Pasal 3 ayat (1) UU Pemberantasan Korupsi berbunyi: Setiap orang yang dengan tujuan menguntungkan diri sendiri atau orang lain atau suatu korporasi, menyalahgunakan kewenangan, kesempatan atau sarana yang ada padanya karena jabatan atau kedudukan yang dapat merugikan keuangan negara atau perekonomian negara, dipidana dengan pidana penjara seumur hidup atau pidana penjara paling singkat 1 (satu) tahun dan paling lama 20 (dua puluh) tahun dan atau denda ….
Penyimpangan perpanjangan pemberian Bantuan Sosial APBN 2024 atas arahan Joko Widodo, yang telah merugikan keuangan negara, patut diduga bertujuan menguntungkan Gibran.
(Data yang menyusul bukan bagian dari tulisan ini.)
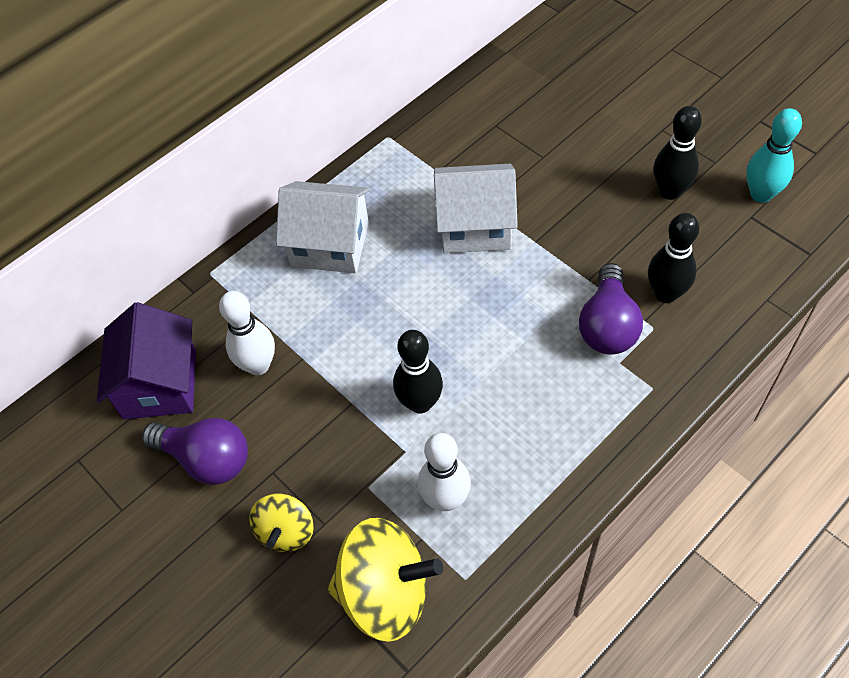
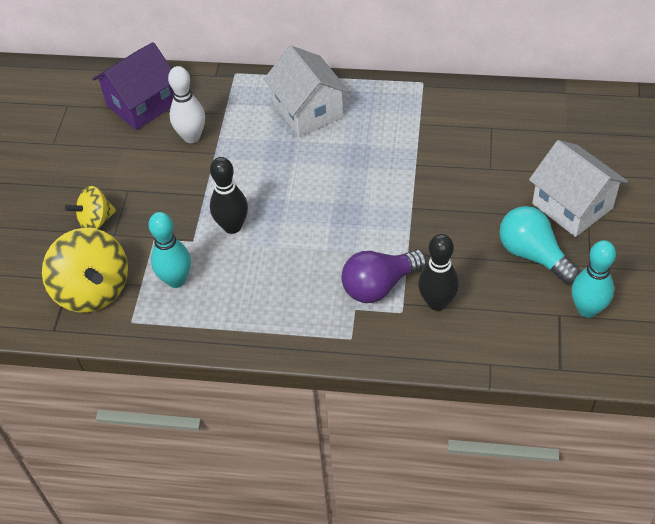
camera: 50 degrees right, 5 degrees down
purple light bulb [142,418,248,485] -> none
white bowling pin [418,433,471,511] -> turquoise bowling pin [148,212,191,288]
white house [434,164,518,253] -> white house moved to [529,140,628,237]
black bowling pin [653,106,702,200] -> turquoise light bulb [499,206,580,284]

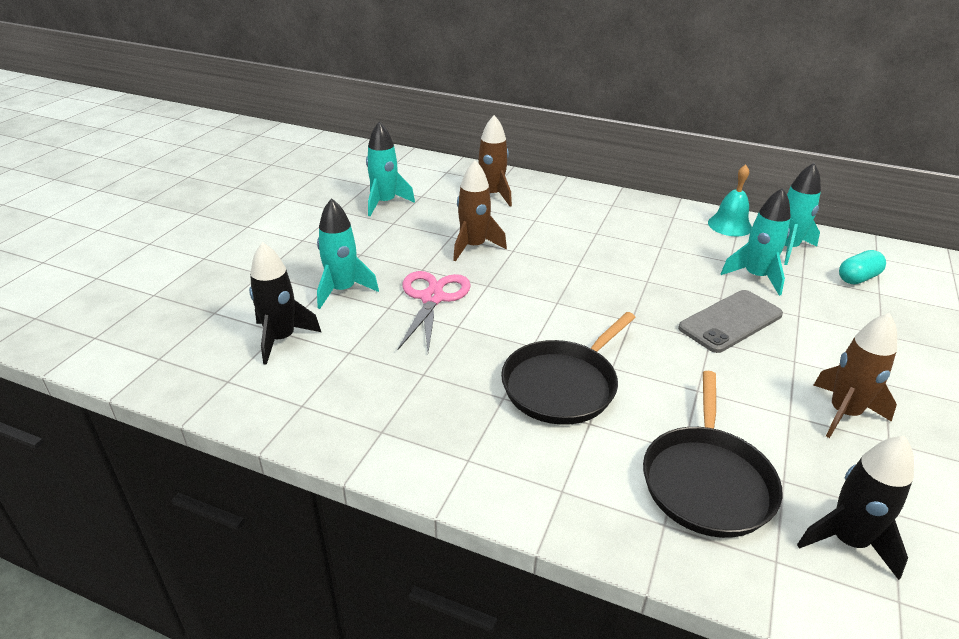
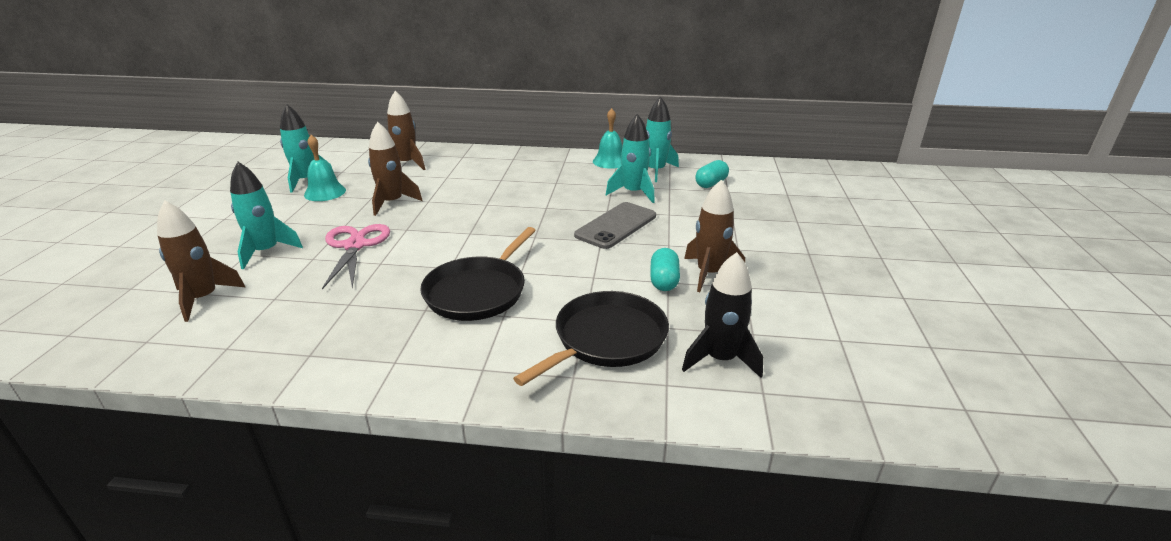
camera: 15 degrees left, 5 degrees down
black rocket [249,242,321,365] -> brown rocket [157,201,245,322]
black pan [643,371,782,538] -> black pan turned 135 degrees counterclockwise [513,291,669,386]
none -> turquoise bell [304,135,346,201]
none -> turquoise capsule [650,248,680,291]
Karena, sebelumnya, 3 November 2023, KPU mengumumkan bahwa pencalonan Gibran sebagai cawapres Prabowo sudah lengkap, dan sah (menurut version KPU).
Sehubungan dengan ini, Presiden Joko Widodo patut diduga telah menyalahgunakan kewenangannya sebagai Presiden dan pengguna anggaran APBN, mengubah APBN secara sepihak tanpa persetujuan DPR, memberi Bantuan Sosial secara mendadak yang sebelumnya tidak ada di dalam UU APBN 2024.
Oleh Karena itu, Presiden Joko Widodo juga diduga kuat melanggar UU No 28 Tahun 1999 tentang Penyelenggaraan Negara yang Bersih dan Bebas dari Korupsi, Kolusi, dan Nepotisme (Anti-KKN).
Pasal 1 angka 5 UU Anti-KKN menyatakan: Nepotisme adalah setiap perbuatan Penyelenggara Negara secara melawan hukum yang menguntungkan kepentingan keluarganya dan atau kroninya di atas kepentingan masyarakat, bangsa, dan negara.
Pasal 5 angka 4 UU Anti-KKN berbunyi: Penyelenggara Negara wajib tidak melakukan perbuatan Korupsi, Kolusi, dan Nepotisme. Kalau melakukan KKN, maka Penyelenggara Negara dapat dikenakan sanksi pidana, seperti bunyi Pasal 20 ayat (2).
Sulit dibantah, perpanjangan Bantuan Sosial dan penyimpangan APBN 2024 atas arahan Presiden Joko Widodo bertujuan menguntungkan kepentingan keluarganya, khususnya kepentingan Gibran. Artinya, Presiden Joko Widodo terindikasi kuat telah melakukan perbuatan KKN, sehingga melanggar UU No 28 Tahun 1999. Hal ini terbukti dari survei, mayoritas penerima Bantuan Sosial memilih pasangan Prabowo-Gibran. Konsekuensinya, Presiden Joko Widodo dapat dipidana.
Terakhir, akhir Januari 2024, Menko Airlangga mengumumkan, Presiden Joko Widodo secara mendadak juga memutuskan memberi Bantuan Langsung Tunai sebesar Rp200.000 per orang, untuk periode Januari-Maret 2024 (3 bulan), dibayarkan sekaligus Rp600.000 di bulan Februari 2024. Totalnya mencapai Rp11,2 triliun, untuk 18,8 juta penerima BLT. Hal ini juga termasuk penyimpangan APBN 2024.
Oleh karena itu, DPR wajib menggunakan hak dan kewajiban konstitusinya, hak angket, untuk menyelidiki penyimpangan APBN 2024, termasuk siapa saja penerima Bantuan Sosial Beras dan Bantuan Sosial Tunai.
Kepada DPR, dengarkan hati nurani, selamatkan demokrasi dan kedaulatan rakyat Indonesia, selamatkan Indonesia dari tangan tirani. Selamat menyelidiki!